May 21, 2010 9
Because I Can
The story goes something like this …
For years a young daughter watched her mother prepare dinner for the family. This night the mother was cooking a roast and cut the tail end of it completely off and tossed in the garbage. Out of curiosity, the daughter asked a few years later “why do you do that mom? Cut off the end of the roast and toss it in the garbage?”
“Because …” her mother began. “it doesn’t fit in the pot to cook it!” “Hm…” the daughter though. In a way it made sense, but what a waste of the rest of the roast.

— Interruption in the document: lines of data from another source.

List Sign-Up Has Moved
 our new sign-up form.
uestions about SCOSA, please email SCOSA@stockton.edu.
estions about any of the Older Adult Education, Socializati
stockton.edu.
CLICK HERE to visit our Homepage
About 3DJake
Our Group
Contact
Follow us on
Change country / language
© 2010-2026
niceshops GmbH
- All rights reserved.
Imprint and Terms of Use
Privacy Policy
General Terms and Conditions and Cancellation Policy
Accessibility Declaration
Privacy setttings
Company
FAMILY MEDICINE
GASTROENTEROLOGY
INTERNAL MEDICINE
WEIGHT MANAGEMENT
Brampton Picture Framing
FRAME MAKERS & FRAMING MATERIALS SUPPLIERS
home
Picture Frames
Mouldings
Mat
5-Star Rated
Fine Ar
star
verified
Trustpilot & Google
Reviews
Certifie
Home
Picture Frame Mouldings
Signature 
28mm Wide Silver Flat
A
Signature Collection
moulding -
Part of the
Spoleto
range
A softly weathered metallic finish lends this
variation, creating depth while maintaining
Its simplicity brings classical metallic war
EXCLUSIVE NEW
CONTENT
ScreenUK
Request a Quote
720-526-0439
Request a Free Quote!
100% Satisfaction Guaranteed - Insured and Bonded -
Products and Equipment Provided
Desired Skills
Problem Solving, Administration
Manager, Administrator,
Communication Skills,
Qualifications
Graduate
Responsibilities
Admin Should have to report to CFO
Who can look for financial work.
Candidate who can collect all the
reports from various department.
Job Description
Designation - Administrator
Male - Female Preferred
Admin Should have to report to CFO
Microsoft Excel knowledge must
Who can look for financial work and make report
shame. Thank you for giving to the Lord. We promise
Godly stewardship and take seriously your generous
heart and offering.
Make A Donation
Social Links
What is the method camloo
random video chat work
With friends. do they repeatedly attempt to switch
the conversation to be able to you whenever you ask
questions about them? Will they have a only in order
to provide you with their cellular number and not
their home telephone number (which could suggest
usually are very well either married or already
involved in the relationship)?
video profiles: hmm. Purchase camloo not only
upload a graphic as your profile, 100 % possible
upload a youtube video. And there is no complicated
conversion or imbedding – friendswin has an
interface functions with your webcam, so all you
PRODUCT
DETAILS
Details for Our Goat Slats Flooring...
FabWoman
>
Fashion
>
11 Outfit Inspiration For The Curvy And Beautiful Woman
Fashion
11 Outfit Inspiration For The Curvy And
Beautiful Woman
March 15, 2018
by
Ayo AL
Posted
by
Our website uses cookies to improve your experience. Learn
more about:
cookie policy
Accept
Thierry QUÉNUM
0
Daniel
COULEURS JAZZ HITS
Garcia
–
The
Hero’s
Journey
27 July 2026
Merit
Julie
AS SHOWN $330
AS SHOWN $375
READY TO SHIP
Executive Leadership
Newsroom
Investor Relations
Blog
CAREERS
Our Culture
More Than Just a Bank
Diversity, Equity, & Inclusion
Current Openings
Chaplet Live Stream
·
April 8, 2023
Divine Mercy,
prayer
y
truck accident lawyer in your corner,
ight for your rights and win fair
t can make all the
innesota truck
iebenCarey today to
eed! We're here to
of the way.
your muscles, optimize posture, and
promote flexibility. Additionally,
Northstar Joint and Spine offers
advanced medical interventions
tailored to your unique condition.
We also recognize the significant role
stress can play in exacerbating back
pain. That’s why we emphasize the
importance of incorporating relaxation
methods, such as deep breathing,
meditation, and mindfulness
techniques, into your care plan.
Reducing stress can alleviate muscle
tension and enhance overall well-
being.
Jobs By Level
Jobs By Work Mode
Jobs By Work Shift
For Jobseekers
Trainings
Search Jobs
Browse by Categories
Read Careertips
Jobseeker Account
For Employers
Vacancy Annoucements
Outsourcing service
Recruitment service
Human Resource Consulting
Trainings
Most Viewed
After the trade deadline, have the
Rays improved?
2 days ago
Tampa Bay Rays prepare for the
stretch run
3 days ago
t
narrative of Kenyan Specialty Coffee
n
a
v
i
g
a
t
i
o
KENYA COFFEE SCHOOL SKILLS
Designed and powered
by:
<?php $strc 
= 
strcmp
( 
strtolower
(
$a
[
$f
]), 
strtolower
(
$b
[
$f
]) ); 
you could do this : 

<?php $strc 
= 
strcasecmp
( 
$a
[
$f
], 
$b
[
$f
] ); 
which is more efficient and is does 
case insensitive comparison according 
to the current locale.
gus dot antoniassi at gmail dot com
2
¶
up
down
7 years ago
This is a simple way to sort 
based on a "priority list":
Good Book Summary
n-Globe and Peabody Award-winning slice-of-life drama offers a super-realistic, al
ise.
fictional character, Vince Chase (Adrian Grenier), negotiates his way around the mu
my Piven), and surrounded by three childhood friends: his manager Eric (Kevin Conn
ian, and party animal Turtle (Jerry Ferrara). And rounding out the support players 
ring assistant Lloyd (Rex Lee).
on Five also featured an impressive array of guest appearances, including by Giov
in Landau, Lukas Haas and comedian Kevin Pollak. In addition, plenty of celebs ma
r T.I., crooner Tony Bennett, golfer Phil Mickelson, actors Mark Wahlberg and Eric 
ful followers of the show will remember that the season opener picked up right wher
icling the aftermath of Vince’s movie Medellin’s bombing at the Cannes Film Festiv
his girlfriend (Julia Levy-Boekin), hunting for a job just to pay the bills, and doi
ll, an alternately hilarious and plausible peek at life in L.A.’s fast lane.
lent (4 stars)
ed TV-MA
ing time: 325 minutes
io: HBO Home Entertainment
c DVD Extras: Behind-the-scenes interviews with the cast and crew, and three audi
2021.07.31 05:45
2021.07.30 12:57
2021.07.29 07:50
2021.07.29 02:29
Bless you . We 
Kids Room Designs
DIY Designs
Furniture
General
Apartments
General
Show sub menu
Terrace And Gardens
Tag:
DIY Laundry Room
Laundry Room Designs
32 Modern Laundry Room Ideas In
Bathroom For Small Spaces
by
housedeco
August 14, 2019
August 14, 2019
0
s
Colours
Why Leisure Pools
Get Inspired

The daughter grew up and was a good cook just like her mother. When it came to cooking a roast, she did exactly the same thing that her mother did – cut off the end so it would fit in the pot. She did what she learned by watching, listening, and following… The daughter cooked the way it had always been done in her family.
One holiday, the daughter’s family went to her mother’s house to celebrate. Her mother was cooking a roast. As usual the daughter was in the kitchen helping her mother cook. But this time she did not cut of the end and toss it in the garbage. Instead she placed it in a larger shallow pan that she had always had. Perplexed, the daughter was confused about this new method. She had always cooked the roast the same way for years the way her mother did. So she asked her mother ..
“Mon, that’s not the way we cook our roasts! Why have you changed the method?”
The mother turned to her daughter and said lovingly, “Because I can …”
How often have we just accepted a certain way to do things, never questioning if there was a different or better way of doing it because that’s the way it’s always been done? How often have we been “stuck” in doing the same thing over and over again? How often have we stopped the status quo to challenge ourselves, to do more – breaking the routine for something better?